At the Sunday morning event in a suburban Vancouver hotel, Tory Sen. Marjorie LeBreton was overheard saying that Harper had been anticipating and hoping for this, in order to reinforce his mantra throughout the campaign.
“This is the question he wanted,” she told another party official.
Talk about a trickster, Harper, using the threat of another referendum on separatism in Quebec to justify his argument for a majority government. Who does he think he is, Captain Canada?
If he were really serious about the threat to the country, he would be developing the best candidates, and the best national policy proposals and the best example of an effective national government, including a majority of seats in Quebec, so that if such a threat were to become real, he would have a political base from which to convince Quebecers to vote No to separation from the rest of Canada.
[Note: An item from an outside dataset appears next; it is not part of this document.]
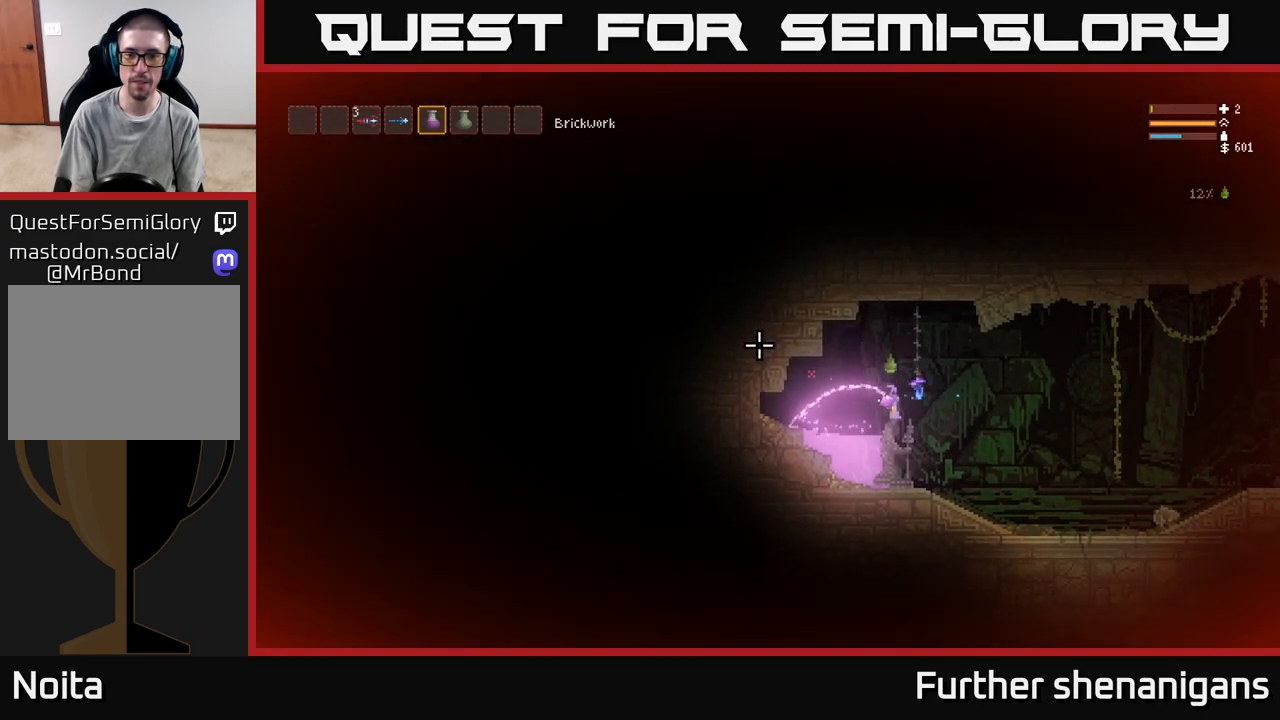
{"buttons": ["R2"], "left_stick": "center", "right_stick": "left", "events": []}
He has done none of those things. Everyone knows that Quebec has, by far, the most advanced social policies of all the provinces and if Ottawa were really interested in attracting Quebec votes, in any national government, it is not rocket science to consider moving the national agenda more in line with the social policies in Quebec. Both Layton and Ignatieff, at least, understand that dynamic.
Harper, on the other hand, cannot utter a sentence without the word "economy" as if he knows only one campaign strategy: money and how to make it available to his corporate cronies.
As Amanda Lang (of CBC's Lang and O'Leary Exchange) comments to O'Leary in a recent promo of their program, "It's time for you and your friends to realize that governing is about more than money!"
Too bad, Harper isn't listening to her advice and caution.
It is about attitudes, and how those attitudes shape the country's policies. And it is about inclusion and co-operation, not with the threat of separatism, but with the needs of all ordinary Canadians, many of whom are without work, without doctors (5 million) and without hope.
And, Harper is the least "in touch" with those needs and aspirations of ordinary Canadians, while claiming to be responsible for the relaitvely healthy recovery from the global economic collapse of 2008, whereas the stability of the Canadian banking system is more responsible than anything Harper did to promote recovery.
He simply grabbed another opportunity to paint signs ($50 million) for an Action Plan touting his government's largesse to remind Canadians of his personal need for re-election.
A majority Harper government is probably the least likely to prevent a Quebec vote for separation, of all the many optional outcomes of the current election.
Canadians must not be tricked into voting for Harper as a way to prevent such a referendum from weighing in on separation.